What do Human Rights have to do with World Heritage conservation in Bagan?
Anne Laura Kraak from Deakin University shares her lessons from her ongoing research on the application of a human rights based approach to the heritage of Bagan. And she offers some surprising ideas. _________________
Human rights-based approaches have been around in the development and aid sector for 15-20 years and in 2003 they became official policy of several UN agencies, including UNESCO (United Nations Educational Scientific and Cultural Organisation). One of UNESCO’s most famous programmes is that of World Heritage protection.
In recent years, it has become increasingly apparent that human rights can be at stake when World Heritage sites are protected. For example, while unique, special or stunning sites are protected, communities are evicted from their homes and land, development restrictions trap people in poverty, and access to sacred/spiritual sites or practices is denied. So is a human rights approach a useful way to understand heritage work?

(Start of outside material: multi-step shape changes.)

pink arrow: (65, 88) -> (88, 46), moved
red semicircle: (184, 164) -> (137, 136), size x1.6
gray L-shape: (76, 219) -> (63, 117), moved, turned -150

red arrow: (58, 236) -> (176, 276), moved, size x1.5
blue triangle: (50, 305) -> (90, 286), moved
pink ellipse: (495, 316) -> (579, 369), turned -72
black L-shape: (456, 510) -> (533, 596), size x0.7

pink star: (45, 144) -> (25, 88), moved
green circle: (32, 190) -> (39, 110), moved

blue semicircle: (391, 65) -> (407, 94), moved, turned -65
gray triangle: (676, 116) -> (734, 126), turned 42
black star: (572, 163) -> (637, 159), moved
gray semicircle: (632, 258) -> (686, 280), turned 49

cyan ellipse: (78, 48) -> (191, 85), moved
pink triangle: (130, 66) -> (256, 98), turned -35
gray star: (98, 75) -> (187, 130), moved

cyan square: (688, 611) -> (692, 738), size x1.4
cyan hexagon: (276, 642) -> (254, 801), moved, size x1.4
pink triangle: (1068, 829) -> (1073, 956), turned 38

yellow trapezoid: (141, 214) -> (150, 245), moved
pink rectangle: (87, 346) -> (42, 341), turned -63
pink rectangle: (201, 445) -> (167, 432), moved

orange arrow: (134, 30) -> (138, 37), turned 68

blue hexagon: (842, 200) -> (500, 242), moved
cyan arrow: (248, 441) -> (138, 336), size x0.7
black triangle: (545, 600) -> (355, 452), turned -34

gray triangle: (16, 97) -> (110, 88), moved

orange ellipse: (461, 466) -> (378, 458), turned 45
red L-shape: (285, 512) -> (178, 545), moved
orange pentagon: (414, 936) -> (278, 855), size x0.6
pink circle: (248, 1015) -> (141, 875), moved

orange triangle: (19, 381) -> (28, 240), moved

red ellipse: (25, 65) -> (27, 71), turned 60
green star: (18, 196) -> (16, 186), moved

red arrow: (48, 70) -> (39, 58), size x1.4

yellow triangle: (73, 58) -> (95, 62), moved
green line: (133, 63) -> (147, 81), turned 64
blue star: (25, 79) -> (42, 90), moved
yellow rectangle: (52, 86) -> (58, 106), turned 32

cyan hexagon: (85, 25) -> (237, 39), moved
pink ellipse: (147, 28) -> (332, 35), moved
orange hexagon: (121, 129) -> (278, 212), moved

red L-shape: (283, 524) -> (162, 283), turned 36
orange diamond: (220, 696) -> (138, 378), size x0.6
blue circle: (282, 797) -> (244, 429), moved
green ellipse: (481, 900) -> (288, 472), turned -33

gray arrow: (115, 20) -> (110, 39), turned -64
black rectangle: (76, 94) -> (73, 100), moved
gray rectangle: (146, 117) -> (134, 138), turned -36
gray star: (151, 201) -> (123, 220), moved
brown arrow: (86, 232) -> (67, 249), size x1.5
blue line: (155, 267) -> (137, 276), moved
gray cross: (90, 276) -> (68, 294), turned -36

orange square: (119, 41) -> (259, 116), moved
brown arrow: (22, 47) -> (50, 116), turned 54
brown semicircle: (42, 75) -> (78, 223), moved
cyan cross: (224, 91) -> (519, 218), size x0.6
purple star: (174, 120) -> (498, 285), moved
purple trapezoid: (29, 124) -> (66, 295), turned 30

Currently, a World Heritage nomination for Bagan is being prepared and my research is about the potential of human rights-based approaches to address issues of social justice at this site. Here are five lessons I’ve learnt:
1. Human rights language is not used much in the context of the World Heritage nomination. There are several explanations for this. It remains a sensitive topic in Myanmar and is sometimes deliberately avoided, but it is also not clear whether ‘human rights’ are able to provide answers to some of the challenges Bagan faces.
2. It is unclear what the meaning of cultural rights is in Bagan. Many pagodas underwent major reconstructions and renovations as part of Buddhist merit making projects. This is contrary to international conservation standards, which aim to conserve old buildings their ‘original’ way. Do cultural rights mean the right to renovate and reconstruct pagodas, or the right to conserve monuments for future generations? Who decides?
3. Human rights are in conflict with each other in Bagan: such as development rights and cultural rights. Tourism and associated development are rapidly increasing. This is great for many people who see opportunities to raise their standard of living. To prevent damage to the ancient pagodas, World Heritage protection comes with certain development restrictions (which are currently being negotiated). The protection of cultural rights (access to and the enjoyment of the landscape and the pagodas) can be in conflict with the right to development.
4. There may be a lot of international talk about human rights-based approaches, but how can they be enforced? In Myanmar, capacity to enforce laws remains low. But the international community is not doing much better. There are few effective enforcement mechanisms to prevent human rights violations (Before the reforms, Myanmar has shown that neither sanctions nor business as usual are likely get leaders to respect human rights).
5. Despite its popularity, a universalistic language like human rights may not always be the most appropriate or effective way to address ethical challenges and ensure social justice. Depending on the context, other terms (maybe participation or sustainability or perhaps a local concept or understanding) have more potential.